Sans lendemain

Jake HINKSON

Traduction Sophie ASLANIDES

Sans lendemain

Editions Gallmeister – 2018

 

Quand on est femme en 1947, salariée d’une société de production de films de série B à Hollywood et qu’on a pour mission de vendre les films dans les états du Sud des Etats-Unis, la vie n’est pas facile. Pourtant, Billie s’en sort plutôt bien. Elle aime son métier, elle a assez de bagou pour convaincre les cinémas les plus reculés du pays. Tout va donc bien, jusqu’au jour où elle doit se rendre à Stock’s Settlement dans l’Arkansas. Dans cette ville, le bien et le mal sont régis par un prédicateur tyrannique et aveugle. Elle ne le sait pas, bien sûr, à son arrivée en ville. Elle ne sait pas non plus, au moment où elle le rencontre pour la première fois, qu’elle n’aurait jamais dû croiser son chemin.

Deuxième roman de Jake Hinkson que je lis, Sans lendemain ne possède pas le cynisme mordant de L’enfer de Church Street (Gallmeister, 2015). Le roman est plus noir, plus dur. Pourtant le premier roman de l’auteur américain n’était déjà pas des plus légers.
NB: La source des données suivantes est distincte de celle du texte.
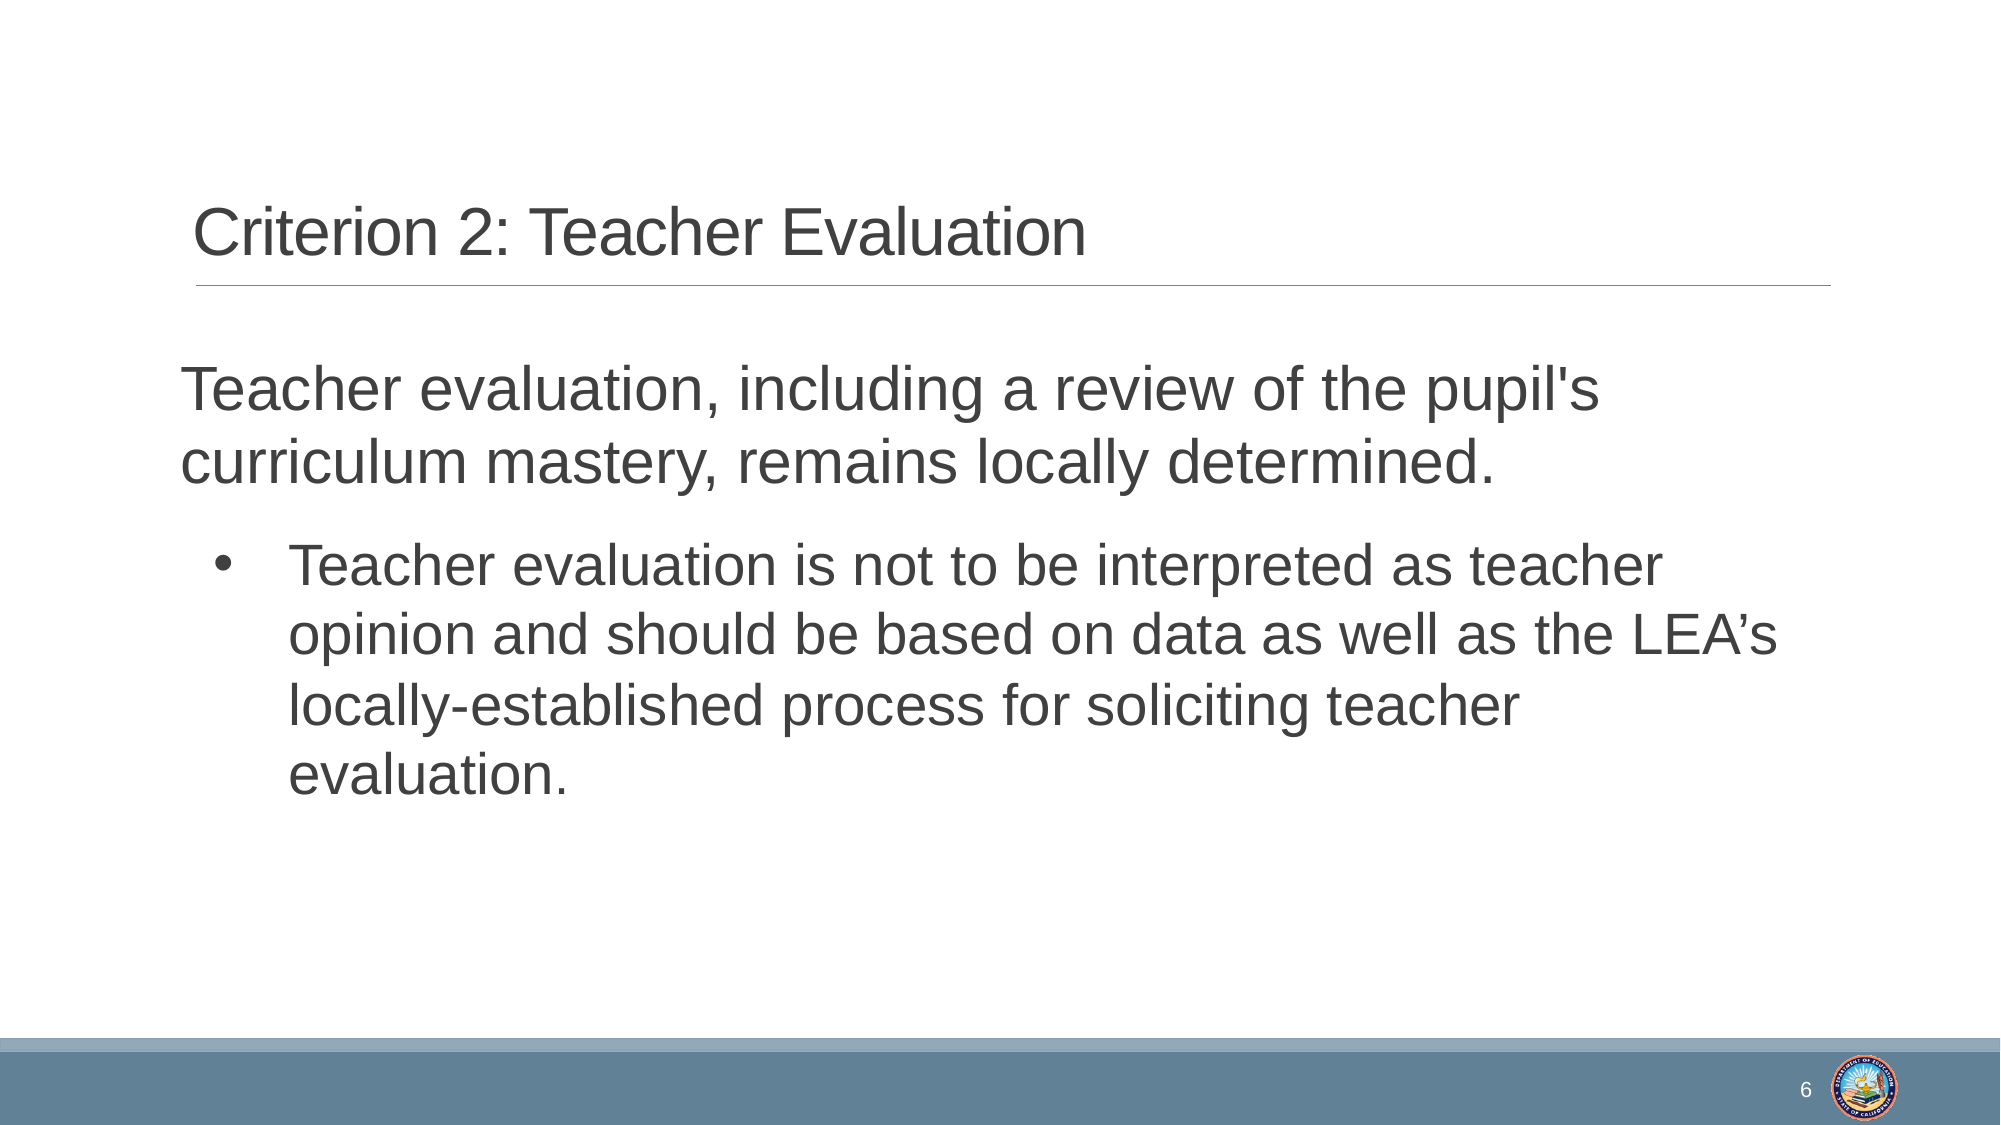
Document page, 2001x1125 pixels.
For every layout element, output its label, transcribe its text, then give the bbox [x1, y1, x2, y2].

picture [1831, 1055, 1899, 1122]
slide_number 6 [1611, 1059, 1827, 1119]
list Teacher evaluation, including a review of the pupil's curriculum mastery, remains locally determined. Teacher evaluation is not to be interpreted as teacher opinion and should be based on data as well as the LEA’s locally-established process for soliciting teacher evaluation. [172, 345, 1823, 957]
title Criterion 2: Teacher Evaluation [177, 120, 1827, 359]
En plus de celui de Billie, Sans lendemain dresse le portrait de deux autres femmes. La première, Amberly, est la femme du pasteur. Elle vit sous la domination de son époux et rêve de changer de vie. La deuxième, Lucy, est celle dont le destin prête le plus au cynisme. Sœur du chérif de Stock’s Settlement, dans la réalité c’est elle qui porte l’étoile et le pantalon. Etrange destin que le sien, dans une petite ville aux mœurs reculées, à une époque où même dans une ville plus ouverte, le rôle de la femme est attendu au foyer ! Chacune des trois femmes, à sa manière, est émancipée. A l’aide des portraits de Billie, Amberly et Lucy, Jake Hinkson signe un roman féministe.

L’univers de l’auteur américain est particulièrement noir. En son centre, encore et toujours, on retrouve un ecclésiastique. Hinkson n’envisage pas de prêche religieux sans fanatisme. Ayant grandi dans cet environnement-là, comme il l’explique volontiers à ses lecteurs, il ne conçoit pas la pratique religieuse autrement qu’avec des répercussions négatives. Il n’y a pas d’humanisme dans la religion façon Hinkson, que rigidité et cruauté. L’Arkansas est un état suffisamment arriéré pour autoriser la mise en scène d’un homme d’église de cet acabit dans un roman.

Même si j’ai été intéressée par l’intrigue, j’ai regretté un développement psychologique des personnages sans réelle profondeur. Lucy, dont l’humanité se dévoile peu à peu au fil de l’histoire, est fade en comparaison avec les choix qu’elle fait. Amberly, tel un papillon, se révèle à un moment crucial de l’intrigue, mais quelque chose sonne faux dans son émancipation. Billie, enfin, pourtant la plus expérimentée des trois femmes, m’a surprise par son inertie lorsque des choix cruciaux s’offrent à elle. Le roman est pourtant analytique, on suit l’intrigue à travers les yeux de Billie. Pourtant il manque un quelque chose dans l’histoire, qui ne peut pas être mis sur le compte de l’époque.

Il n’empêche que Jake Hinkson signe avec ce polar une belle œuvre. Il prouve ses vastes connaissances de l’histoire du cinéma américain. On comprend sans peine l’admiration des femmes de l’époque pour Gary Grant ou Ingrid Bergman, les grands acteurs que Billie ne rencontrera jamais, elle qui n’exerce ses talents que pour vendre des films minables, les seuls que peuvent s’offrir les villes reculées des petits états américains. L’Amérique hollywoodienne, impitoyable, sépare le cinéma et son public en deux mondes distincts. Seul l’avènement de la télévision donnera accès aux grands films, des années plus tard, à toutes les familles.